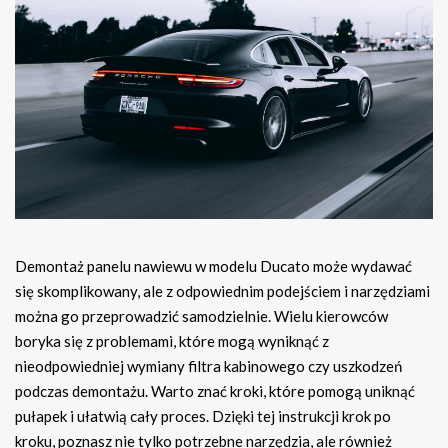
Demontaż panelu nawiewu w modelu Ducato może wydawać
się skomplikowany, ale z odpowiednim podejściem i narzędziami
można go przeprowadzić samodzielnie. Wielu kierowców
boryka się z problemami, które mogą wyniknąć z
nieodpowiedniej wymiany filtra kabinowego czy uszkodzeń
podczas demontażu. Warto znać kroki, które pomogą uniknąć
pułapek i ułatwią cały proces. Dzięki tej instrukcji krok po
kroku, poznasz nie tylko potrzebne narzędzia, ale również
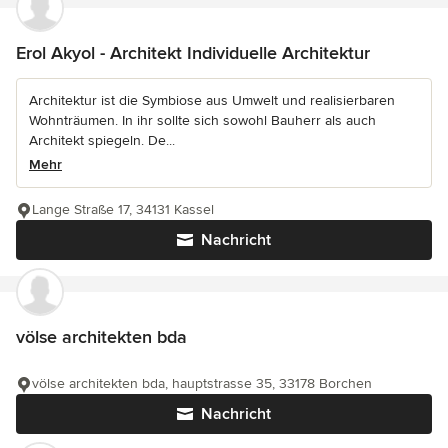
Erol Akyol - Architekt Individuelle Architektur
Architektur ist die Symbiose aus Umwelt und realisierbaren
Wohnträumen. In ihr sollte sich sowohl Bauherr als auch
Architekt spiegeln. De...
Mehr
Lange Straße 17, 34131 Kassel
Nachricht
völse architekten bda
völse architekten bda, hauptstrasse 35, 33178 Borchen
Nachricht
--
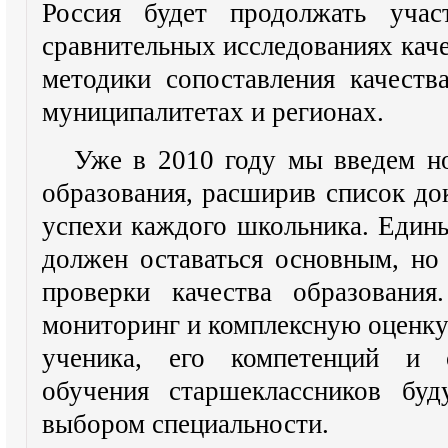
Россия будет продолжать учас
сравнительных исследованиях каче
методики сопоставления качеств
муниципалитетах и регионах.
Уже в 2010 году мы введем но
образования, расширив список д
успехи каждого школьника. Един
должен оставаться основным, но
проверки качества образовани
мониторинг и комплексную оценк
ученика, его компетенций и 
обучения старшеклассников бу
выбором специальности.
---
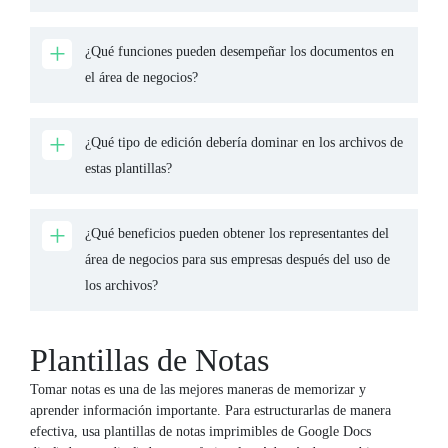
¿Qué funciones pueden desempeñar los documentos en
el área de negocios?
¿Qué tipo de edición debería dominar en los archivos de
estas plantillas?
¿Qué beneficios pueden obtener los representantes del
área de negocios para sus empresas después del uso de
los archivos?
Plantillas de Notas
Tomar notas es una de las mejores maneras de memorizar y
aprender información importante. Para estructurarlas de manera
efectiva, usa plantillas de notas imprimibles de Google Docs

• [TASK PROMPT] Find the lines above that contain the word "área" and collect them.

• [THE COMPLETED TASK]
el área de negocios?
área de negocios para sus empresas después del uso de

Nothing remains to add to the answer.